Şehirde Kimse Yokken ve Istırap Korosu

Geçtiğimiz hafta izlediğimiz iki tiyatro oyunundan bahsetmezsem olmaz. İkisini de çok severek izledik ve izlemenizi kesinlikle tavsiye ederim. İlki Zorlu PSM prodüksiyonu olan ve sezon boyunca Zorlu'da Turkcell Platinum Sahnesi'nde oynanacak Şehirde Kimse Yokken oyunu. Ahmet Sami Özbudak'ın yazdığı, Lerzan Pamir'in yönettiği oyunun oyunun kadrosu çok güçlü: Ali Seçkiner Alıcı, Elçin Sangu, Kerem Arslanoğlu, Elif Ürse ve Ersin Arıcı tek tek oynadıkları rollere cuk oturmuşlar diyebilirim. Dolayısıyla cast direktörlerine de koca bir alkış yollayalım.  


Bir berber dükkanında geçen oyunda erkek şiddetinden kaçıp, saçlarını kısacık kestirerek berber Nurullah'ın dilsiz yeni çırağı rolüyle bir süreliğine kamufle olmak üzere oraya sığınan Rukiye'nin hikayesi etrafında dönüyor hikaye. O kısacık zamanda yönetmenlik hayalleri kuran apartman komşusu delikanlı Ali'yle birlikte aşkı -hatta cinsiyet rollerinden bağımsız aşkı- ve arkadaşlığı görüyoruz bir  doz. Rukiye'nin kocasının ve berber Nurullah'ın iki farklı erkek olarak sevme şekillerini görüyoruz. Yer yer mizah yer yer de gerilim öğeleriyle temposu hiç düşmeden akıp giden şahane bir oyun izliyoruz. Bence birazcık Nurullah'ın aile hikayesi eksik kalmış, onun dışında her şeyi yerli yerinde, çok güzel bir oyun olmuş. İzleyicisi bol olsun.

——

- [Görevler ve Alıştırmalar]
1. Tiyatro yazısında "Geçtiğimiz hafta izlediğimiz" ifadesinden "bir alkış yollayalım." ifadesine kadar uzanan bölümü kelimesi kelimesine aktarın.
2. Satırların en başından "v(22.23, -73.02) *" ifadesini içeren satıra kadar uzanan bölümü, o satır da dahil olmak üzere, her satır için bir dize içeren bir JSON listesi olarak yeniden yazın. Boş satırları listeye almayın.

- [Girdi Satırları]
——

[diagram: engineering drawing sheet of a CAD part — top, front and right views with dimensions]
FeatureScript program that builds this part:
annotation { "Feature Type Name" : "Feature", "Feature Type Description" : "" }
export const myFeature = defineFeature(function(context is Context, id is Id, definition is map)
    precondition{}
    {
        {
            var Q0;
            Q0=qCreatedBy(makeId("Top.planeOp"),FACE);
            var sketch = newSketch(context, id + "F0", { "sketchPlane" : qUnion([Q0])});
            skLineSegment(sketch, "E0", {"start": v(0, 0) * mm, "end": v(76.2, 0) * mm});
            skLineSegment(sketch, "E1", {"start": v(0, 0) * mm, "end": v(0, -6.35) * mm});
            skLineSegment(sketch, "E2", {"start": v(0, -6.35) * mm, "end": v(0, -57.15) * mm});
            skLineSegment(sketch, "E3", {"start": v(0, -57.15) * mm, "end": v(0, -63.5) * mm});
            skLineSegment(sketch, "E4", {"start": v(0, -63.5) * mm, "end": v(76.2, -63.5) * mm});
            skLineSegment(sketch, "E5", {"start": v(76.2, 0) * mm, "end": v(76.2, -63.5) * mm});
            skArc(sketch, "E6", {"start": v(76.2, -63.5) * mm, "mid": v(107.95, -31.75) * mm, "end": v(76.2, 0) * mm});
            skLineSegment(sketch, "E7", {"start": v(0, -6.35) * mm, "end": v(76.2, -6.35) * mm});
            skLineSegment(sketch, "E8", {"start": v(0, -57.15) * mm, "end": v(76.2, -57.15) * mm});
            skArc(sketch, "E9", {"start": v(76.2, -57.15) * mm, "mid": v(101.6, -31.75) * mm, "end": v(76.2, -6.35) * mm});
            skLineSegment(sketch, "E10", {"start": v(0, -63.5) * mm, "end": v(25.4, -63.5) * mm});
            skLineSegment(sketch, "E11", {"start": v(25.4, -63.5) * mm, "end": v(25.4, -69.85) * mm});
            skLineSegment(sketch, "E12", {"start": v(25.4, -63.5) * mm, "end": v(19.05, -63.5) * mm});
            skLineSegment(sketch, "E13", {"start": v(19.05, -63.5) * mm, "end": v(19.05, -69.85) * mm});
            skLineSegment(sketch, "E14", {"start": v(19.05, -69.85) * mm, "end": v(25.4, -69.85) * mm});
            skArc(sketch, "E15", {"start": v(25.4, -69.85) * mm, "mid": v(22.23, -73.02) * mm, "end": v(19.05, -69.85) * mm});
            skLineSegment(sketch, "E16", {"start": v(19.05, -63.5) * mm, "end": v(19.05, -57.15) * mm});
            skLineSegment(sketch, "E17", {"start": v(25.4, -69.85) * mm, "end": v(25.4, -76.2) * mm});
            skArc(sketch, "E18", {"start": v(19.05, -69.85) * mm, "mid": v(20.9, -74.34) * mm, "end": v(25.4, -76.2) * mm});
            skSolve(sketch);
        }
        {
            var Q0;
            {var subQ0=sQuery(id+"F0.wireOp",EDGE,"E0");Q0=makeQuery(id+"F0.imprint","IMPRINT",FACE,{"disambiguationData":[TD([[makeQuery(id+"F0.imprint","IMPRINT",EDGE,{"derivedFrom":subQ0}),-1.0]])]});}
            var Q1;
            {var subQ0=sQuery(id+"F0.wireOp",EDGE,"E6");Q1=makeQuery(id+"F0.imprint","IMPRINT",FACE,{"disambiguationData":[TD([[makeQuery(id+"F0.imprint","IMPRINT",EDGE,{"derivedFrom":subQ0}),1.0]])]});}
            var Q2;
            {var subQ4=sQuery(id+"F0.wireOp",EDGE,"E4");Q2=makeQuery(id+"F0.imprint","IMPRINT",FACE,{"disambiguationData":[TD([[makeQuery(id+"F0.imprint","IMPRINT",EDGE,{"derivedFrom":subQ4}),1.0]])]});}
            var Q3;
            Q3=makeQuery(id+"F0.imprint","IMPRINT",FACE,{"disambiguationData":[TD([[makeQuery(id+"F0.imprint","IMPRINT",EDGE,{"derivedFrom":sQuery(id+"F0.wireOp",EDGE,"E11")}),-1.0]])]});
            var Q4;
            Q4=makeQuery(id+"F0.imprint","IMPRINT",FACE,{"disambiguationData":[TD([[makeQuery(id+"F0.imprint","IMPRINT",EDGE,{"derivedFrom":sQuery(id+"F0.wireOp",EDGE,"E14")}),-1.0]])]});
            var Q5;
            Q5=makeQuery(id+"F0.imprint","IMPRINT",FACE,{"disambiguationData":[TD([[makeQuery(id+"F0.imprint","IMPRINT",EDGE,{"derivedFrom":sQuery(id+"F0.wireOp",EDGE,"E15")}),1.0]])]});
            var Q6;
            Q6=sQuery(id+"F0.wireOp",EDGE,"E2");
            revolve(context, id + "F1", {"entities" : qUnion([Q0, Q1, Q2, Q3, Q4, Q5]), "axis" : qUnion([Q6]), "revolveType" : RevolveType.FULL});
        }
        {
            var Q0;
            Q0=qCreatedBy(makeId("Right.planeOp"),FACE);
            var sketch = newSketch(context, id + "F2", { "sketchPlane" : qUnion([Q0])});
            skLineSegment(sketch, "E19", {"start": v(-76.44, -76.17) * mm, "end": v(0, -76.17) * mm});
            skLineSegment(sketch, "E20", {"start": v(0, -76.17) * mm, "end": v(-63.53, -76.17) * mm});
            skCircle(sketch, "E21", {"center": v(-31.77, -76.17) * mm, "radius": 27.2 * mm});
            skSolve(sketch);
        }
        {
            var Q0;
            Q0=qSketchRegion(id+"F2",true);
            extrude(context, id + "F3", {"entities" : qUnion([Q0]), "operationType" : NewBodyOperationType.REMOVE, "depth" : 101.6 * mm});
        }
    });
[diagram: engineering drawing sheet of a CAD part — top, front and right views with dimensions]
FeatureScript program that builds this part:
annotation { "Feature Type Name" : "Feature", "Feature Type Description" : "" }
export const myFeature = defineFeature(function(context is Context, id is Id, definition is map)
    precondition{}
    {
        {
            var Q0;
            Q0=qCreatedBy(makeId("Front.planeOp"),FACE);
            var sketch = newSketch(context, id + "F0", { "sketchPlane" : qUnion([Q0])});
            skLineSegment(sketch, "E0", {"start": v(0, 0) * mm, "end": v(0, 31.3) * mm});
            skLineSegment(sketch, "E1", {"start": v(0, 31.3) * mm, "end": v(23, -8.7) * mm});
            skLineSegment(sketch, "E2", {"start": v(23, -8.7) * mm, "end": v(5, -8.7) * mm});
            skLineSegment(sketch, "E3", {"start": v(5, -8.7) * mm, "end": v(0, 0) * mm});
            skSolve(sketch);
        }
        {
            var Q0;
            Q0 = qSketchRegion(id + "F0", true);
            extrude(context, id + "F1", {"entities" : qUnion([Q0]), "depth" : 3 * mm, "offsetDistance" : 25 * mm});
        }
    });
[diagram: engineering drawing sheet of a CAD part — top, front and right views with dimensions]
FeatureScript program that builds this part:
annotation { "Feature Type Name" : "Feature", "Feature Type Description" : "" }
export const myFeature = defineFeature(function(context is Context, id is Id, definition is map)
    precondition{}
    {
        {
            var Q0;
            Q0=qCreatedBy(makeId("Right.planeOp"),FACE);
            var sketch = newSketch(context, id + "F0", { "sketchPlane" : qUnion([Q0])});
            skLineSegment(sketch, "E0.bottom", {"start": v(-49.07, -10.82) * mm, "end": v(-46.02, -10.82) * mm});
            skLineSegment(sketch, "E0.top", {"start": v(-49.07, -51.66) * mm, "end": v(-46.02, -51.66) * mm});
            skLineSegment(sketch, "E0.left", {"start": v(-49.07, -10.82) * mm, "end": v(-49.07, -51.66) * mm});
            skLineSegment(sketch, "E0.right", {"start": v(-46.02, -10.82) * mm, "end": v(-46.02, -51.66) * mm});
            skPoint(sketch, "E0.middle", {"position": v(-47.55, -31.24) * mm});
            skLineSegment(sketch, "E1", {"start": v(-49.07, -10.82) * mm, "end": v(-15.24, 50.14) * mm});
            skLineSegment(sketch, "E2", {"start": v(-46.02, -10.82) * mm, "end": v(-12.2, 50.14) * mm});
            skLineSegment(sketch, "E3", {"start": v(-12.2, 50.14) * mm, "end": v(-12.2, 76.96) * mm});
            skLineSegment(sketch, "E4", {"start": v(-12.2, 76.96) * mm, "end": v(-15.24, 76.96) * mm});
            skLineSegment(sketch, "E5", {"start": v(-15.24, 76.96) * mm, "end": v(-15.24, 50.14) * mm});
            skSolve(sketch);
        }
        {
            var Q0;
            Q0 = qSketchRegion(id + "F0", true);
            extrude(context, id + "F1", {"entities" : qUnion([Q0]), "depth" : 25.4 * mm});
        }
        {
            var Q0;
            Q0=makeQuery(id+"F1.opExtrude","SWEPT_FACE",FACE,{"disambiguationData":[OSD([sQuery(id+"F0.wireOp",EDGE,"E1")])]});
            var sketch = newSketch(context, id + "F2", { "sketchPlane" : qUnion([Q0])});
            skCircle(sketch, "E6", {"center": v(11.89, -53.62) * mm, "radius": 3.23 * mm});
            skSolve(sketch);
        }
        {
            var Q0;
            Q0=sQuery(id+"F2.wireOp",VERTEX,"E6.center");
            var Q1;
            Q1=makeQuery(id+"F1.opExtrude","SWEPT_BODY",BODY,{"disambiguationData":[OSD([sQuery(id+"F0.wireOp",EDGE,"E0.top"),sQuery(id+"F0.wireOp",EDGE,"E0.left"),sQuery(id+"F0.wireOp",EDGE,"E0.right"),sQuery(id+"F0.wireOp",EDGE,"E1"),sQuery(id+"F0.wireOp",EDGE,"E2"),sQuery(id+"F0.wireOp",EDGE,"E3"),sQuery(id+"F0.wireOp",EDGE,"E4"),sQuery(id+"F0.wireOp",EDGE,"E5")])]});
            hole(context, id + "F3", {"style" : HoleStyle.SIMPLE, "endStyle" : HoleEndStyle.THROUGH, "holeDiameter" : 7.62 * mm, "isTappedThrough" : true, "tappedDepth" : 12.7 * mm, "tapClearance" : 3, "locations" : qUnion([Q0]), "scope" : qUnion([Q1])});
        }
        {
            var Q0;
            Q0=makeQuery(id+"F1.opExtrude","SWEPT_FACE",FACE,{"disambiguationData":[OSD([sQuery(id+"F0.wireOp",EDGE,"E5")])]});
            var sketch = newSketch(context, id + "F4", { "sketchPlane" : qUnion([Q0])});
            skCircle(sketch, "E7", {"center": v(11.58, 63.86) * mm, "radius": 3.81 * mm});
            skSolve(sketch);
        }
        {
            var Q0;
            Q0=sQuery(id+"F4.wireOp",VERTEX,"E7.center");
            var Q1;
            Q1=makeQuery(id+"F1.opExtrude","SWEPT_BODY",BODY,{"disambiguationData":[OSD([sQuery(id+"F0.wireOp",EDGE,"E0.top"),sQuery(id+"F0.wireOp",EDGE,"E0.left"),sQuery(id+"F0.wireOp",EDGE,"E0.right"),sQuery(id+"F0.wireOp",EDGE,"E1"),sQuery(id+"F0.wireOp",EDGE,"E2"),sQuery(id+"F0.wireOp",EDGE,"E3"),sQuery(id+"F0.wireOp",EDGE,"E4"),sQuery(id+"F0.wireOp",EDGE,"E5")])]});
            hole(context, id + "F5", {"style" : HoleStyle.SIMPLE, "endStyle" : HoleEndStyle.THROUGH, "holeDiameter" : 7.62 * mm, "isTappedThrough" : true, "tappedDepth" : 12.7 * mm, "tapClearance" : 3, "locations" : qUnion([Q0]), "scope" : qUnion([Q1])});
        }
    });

——

- [Alıştırma Yanıtları]
1.
Geçtiğimiz hafta izlediğimiz iki tiyatro oyunundan bahsetmezsem olmaz. İkisini de çok severek izledik ve izlemenizi kesinlikle tavsiye ederim. İlki Zorlu PSM prodüksiyonu olan ve sezon boyunca Zorlu'da Turkcell Platinum Sahnesi'nde oynanacak Şehirde Kimse Yokken oyunu. Ahmet Sami Özbudak'ın yazdığı, Lerzan Pamir'in yönettiği oyunun oyunun kadrosu çok güçlü: Ali Seçkiner Alıcı, Elçin Sangu, Kerem Arslanoğlu, Elif Ürse ve Ersin Arıcı tek tek oynadıkları rollere cuk oturmuşlar diyebilirim. Dolayısıyla cast direktörlerine de koca bir alkış yollayalım.

2.
[
  "[diagram: engineering drawing sheet of a CAD part — top, front and right views with dimensions]",
  "FeatureScript program that builds this part:",
  "annotation { \"Feature Type Name\" : \"Feature\", \"Feature Type Description\" : \"\" }",
  "export const myFeature = defineFeature(function(context is Context, id is Id, definition is map)",
  "    precondition{}",
  "    {",
  "        {",
  "            var Q0;",
  "            Q0=qCreatedBy(makeId(\"Top.planeOp\"),FACE);",
  "            var sketch = newSketch(context, id + \"F0\", { \"sketchPlane\" : qUnion([Q0])});",
  "            skLineSegment(sketch, \"E0\", {\"start\": v(0, 0) * mm, \"end\": v(76.2, 0) * mm});",
  "            skLineSegment(sketch, \"E1\", {\"start\": v(0, 0) * mm, \"end\": v(0, -6.35) * mm});",
  "            skLineSegment(sketch, \"E2\", {\"start\": v(0, -6.35) * mm, \"end\": v(0, -57.15) * mm});",
  "            skLineSegment(sketch, \"E3\", {\"start\": v(0, -57.15) * mm, \"end\": v(0, -63.5) * mm});",
  "            skLineSegment(sketch, \"E4\", {\"start\": v(0, -63.5) * mm, \"end\": v(76.2, -63.5) * mm});",
  "            skLineSegment(sketch, \"E5\", {\"start\": v(76.2, 0) * mm, \"end\": v(76.2, -63.5) * mm});",
  "            skArc(sketch, \"E6\", {\"start\": v(76.2, -63.5) * mm, \"mid\": v(107.95, -31.75) * mm, \"end\": v(76.2, 0) * mm});",
  "            skLineSegment(sketch, \"E7\", {\"start\": v(0, -6.35) * mm, \"end\": v(76.2, -6.35) * mm});",
  "            skLineSegment(sketch, \"E8\", {\"start\": v(0, -57.15) * mm, \"end\": v(76.2, -57.15) * mm});",
  "            skArc(sketch, \"E9\", {\"start\": v(76.2, -57.15) * mm, \"mid\": v(101.6, -31.75) * mm, \"end\": v(76.2, -6.35) * mm});",
  "            skLineSegment(sketch, \"E10\", {\"start\": v(0, -63.5) * mm, \"end\": v(25.4, -63.5) * mm});",
  "            skLineSegment(sketch, \"E11\", {\"start\": v(25.4, -63.5) * mm, \"end\": v(25.4, -69.85) * mm});",
  "            skLineSegment(sketch, \"E12\", {\"start\": v(25.4, -63.5) * mm, \"end\": v(19.05, -63.5) * mm});",
  "            skLineSegment(sketch, \"E13\", {\"start\": v(19.05, -63.5) * mm, \"end\": v(19.05, -69.85) * mm});",
  "            skLineSegment(sketch, \"E14\", {\"start\": v(19.05, -69.85) * mm, \"end\": v(25.4, -69.85) * mm});",
  "            skArc(sketch, \"E15\", {\"start\": v(25.4, -69.85) * mm, \"mid\": v(22.23, -73.02) * mm, \"end\": v(19.05, -69.85) * mm});"
]